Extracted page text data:

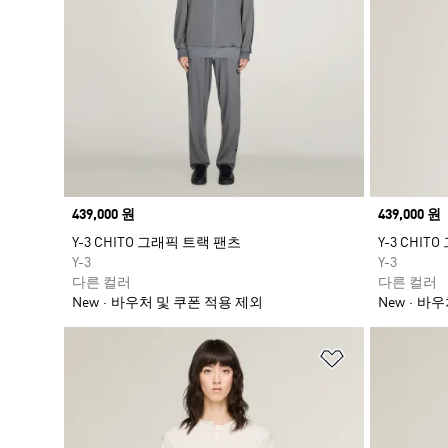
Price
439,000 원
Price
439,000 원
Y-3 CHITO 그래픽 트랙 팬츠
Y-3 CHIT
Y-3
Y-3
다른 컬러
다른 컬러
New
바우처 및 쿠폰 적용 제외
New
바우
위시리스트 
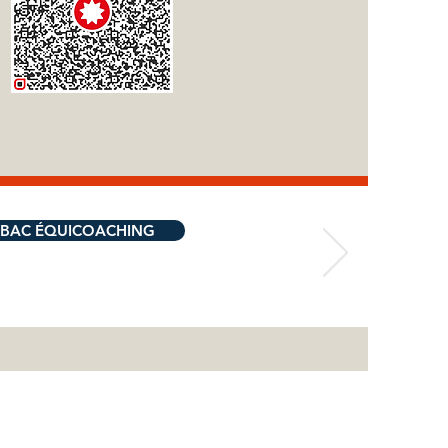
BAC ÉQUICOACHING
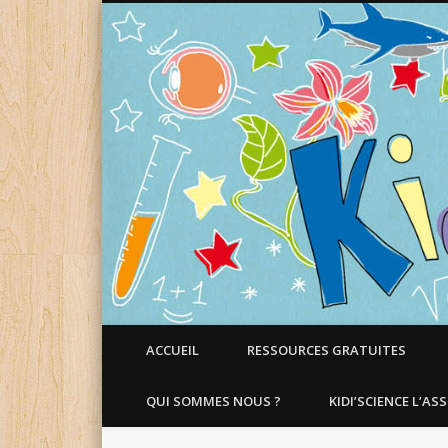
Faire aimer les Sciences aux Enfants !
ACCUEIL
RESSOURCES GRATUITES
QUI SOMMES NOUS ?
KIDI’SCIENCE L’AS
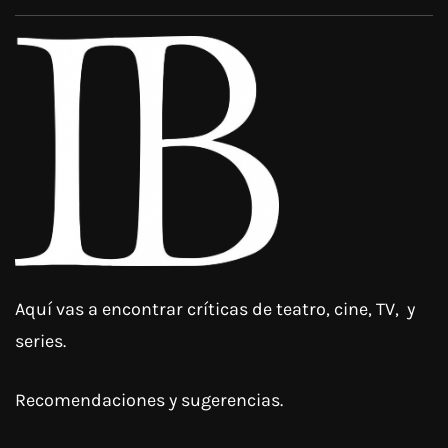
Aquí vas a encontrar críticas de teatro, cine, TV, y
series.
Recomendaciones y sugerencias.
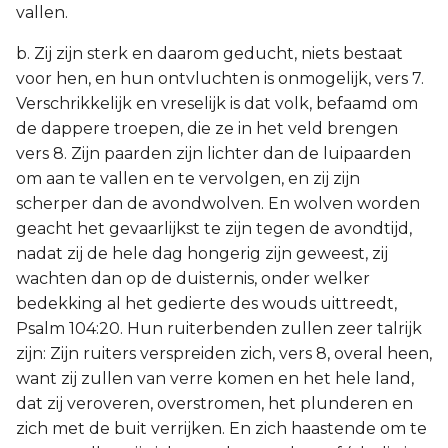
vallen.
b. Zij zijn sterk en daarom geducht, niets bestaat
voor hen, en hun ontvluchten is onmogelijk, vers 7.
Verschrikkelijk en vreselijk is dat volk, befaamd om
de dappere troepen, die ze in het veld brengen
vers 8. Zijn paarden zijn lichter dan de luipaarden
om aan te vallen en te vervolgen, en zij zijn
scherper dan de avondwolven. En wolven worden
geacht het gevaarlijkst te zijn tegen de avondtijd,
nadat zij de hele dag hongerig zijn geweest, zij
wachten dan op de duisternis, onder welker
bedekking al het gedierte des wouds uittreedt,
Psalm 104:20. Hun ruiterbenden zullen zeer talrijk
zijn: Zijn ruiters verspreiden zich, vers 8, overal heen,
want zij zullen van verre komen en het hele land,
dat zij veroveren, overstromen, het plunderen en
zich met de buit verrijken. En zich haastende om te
---
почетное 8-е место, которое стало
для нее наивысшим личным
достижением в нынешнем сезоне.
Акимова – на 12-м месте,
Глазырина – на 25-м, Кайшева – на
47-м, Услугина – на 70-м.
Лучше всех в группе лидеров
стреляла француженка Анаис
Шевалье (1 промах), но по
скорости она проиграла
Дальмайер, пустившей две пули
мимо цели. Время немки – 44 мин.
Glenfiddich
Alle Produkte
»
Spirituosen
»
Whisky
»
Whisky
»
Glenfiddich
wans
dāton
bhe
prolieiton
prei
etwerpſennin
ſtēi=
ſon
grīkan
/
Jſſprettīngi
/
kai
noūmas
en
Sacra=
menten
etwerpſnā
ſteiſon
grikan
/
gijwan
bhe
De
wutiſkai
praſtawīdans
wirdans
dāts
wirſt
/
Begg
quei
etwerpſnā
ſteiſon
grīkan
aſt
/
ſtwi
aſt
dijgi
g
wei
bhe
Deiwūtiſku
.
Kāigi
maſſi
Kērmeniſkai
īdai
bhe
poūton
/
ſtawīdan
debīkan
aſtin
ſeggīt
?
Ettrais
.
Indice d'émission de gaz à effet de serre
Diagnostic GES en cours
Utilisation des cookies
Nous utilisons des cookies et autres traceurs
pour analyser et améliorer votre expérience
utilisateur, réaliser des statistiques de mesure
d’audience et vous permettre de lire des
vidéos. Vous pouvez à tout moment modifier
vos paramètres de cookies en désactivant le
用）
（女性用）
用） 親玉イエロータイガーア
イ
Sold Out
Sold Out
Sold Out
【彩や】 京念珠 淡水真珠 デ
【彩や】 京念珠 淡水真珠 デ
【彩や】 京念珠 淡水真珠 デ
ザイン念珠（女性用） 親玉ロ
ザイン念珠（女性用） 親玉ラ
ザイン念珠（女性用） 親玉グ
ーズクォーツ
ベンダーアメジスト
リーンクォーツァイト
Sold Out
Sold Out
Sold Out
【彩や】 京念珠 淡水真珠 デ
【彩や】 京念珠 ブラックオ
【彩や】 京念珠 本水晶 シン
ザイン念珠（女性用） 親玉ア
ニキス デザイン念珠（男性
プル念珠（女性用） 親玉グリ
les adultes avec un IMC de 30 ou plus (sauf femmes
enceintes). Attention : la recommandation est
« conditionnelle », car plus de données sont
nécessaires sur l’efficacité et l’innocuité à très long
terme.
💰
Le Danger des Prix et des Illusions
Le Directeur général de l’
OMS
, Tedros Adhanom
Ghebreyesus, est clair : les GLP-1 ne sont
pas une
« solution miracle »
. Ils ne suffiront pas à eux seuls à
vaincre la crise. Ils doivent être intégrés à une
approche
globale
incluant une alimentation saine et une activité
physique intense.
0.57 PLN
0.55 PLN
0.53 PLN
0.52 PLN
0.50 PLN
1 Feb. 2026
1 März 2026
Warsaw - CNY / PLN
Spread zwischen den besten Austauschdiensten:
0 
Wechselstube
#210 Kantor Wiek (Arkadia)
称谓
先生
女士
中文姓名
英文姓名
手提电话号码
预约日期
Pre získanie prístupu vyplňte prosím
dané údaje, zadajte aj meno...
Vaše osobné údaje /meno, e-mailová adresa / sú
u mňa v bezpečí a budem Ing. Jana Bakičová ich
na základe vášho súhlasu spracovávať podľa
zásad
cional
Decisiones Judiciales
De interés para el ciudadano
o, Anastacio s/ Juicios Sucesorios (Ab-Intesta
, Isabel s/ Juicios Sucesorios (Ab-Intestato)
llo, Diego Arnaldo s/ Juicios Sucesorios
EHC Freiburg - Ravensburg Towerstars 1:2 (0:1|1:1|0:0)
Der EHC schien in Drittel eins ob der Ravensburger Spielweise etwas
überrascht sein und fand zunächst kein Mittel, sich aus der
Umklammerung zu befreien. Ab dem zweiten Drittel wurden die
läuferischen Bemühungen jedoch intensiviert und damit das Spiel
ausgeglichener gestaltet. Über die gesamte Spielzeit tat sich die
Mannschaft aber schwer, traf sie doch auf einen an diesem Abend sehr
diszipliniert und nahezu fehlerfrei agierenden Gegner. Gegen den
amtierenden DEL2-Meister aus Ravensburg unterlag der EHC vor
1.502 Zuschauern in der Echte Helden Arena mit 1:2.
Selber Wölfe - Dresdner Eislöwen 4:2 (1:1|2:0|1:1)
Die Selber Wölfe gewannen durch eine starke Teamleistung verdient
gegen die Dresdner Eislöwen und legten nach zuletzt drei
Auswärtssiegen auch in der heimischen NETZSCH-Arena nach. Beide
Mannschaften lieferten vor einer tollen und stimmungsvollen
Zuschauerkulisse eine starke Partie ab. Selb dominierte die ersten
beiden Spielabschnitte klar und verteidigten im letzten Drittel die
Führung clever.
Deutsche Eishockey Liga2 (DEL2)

Assigned task: Look through the data above. Copy every line with the string "hele" in it.

Response to this task:
nadat zij de hele dag hongerig zijn geweest, zij
want zij zullen van verre komen en het hele land,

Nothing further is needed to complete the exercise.